Upon returning from a commercial break, Hostin continued to defend the pro-Hamas protesters. She pushed back against Griffin for saying there would be punishment for attacking any other group.

“The [Supreme] Court has protected swastikas on public property, the court has protected burning crosses,” Hostin said.

“But it’s not the courts, it’s the college codes of conduct —” Griffin began, before Hostin attempted to interrupt her. The fellow co-hosts had to demand that Hostin allow Griffin to finish her thought. (RELATED: Florida Universities’ Leader Says Protesters May Have Broken The Law With Reported Calls To Wipe Israel ‘Off The Map’) 

Griffin said the presidents of Harvard, University of Pennsylvania (UPenn) and the Massachusetts Institute of Technology (MIT), who testified before Congress the day before, should resign for their “lack of moral clarity,” which set Hostin off.

“Lack of moral clarity for following the law?” Hostin said.

“The definition of genocide: The deliberate killing of a large number of people from a particular nation or ethnic group. This term actually first kind of came into international law in 1946 following the Holocaust,” Griffin said, hitting back at Hostin. “Genocide is not a hypothetical to the Jewish community, and all of our families’ history and their memory, when our family members were alive, six million Jews were killed and a lot of the world turned a blind eye to it. The antisemitic hatred that we are seeing in this country, the most prevalent hate crime victims in this country are Jews and we have to be loud and speak out about it.”
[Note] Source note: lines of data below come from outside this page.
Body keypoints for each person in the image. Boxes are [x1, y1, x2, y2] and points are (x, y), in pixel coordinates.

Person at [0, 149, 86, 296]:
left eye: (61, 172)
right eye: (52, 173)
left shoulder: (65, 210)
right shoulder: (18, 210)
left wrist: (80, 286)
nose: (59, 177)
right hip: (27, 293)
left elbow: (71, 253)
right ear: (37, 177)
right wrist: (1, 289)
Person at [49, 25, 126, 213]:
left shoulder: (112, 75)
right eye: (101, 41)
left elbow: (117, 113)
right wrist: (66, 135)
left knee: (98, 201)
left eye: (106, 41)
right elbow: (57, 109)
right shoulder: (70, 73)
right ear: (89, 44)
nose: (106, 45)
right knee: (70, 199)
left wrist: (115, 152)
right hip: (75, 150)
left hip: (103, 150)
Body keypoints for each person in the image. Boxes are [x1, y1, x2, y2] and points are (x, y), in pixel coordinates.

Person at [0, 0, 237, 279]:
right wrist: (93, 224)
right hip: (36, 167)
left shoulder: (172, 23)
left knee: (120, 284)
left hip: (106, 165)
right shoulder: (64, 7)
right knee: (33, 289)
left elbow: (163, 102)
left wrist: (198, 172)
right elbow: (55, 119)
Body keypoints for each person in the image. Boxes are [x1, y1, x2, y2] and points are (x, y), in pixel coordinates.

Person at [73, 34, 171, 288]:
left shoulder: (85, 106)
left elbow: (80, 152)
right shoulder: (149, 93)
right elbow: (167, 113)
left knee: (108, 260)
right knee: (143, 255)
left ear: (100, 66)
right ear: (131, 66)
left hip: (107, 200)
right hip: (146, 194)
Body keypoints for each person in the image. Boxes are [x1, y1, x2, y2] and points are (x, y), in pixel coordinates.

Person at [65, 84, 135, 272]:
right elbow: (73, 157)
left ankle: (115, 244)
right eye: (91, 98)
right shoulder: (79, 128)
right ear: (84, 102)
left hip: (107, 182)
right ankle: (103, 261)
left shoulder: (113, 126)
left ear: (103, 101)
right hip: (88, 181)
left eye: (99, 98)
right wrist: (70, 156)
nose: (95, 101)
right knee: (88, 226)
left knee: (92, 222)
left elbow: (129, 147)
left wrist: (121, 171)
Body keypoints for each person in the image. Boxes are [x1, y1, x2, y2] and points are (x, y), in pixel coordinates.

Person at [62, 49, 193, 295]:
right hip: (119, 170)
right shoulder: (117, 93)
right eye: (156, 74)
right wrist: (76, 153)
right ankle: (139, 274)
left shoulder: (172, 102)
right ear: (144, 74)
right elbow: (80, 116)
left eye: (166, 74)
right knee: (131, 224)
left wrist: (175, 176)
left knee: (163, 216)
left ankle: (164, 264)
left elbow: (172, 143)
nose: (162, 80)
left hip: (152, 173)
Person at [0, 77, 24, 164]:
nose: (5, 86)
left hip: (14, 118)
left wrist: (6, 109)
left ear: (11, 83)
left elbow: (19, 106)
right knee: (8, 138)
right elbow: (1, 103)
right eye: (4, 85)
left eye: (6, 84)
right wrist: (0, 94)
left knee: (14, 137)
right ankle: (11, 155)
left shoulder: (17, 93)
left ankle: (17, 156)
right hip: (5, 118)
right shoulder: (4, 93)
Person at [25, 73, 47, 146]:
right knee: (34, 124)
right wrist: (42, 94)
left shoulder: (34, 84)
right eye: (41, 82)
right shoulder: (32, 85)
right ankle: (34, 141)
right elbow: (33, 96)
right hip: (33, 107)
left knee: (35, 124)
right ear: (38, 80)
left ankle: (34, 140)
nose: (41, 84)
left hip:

“You can also protest in this country,” Hostin said.

“I don’t think genocidal language has any place on college campuses,” Griffin said. “Jews don’t feel safe on college campuses.”

“It’s not allowed in Germany, I can tell you that much,” co-host Joy Behar chimed in.

Pro-Palestinian protesters have chanted things like “from the river to the sea” and “fuck Israel” on college campuses and across the United States. Jewish students feel unsafe and have continuously pleaded with school administrators to put an end to the antisemitic remarks and activism on their own campuses.

Footage taken at the University of Washington showed Jewish students in tears and in a panic as their peers protested in favor of Palestine. At Harvard University, over 30 student groups wrote a letter to administrators to express solidarity with Palestine and blame Israel for Hamas’ Oct. 7 terrorist attack. Claudine Gay, the president of Harvard, did not explicitly take sides, and argued the pro-Palestinian students did not reflect the viewpoints of the university.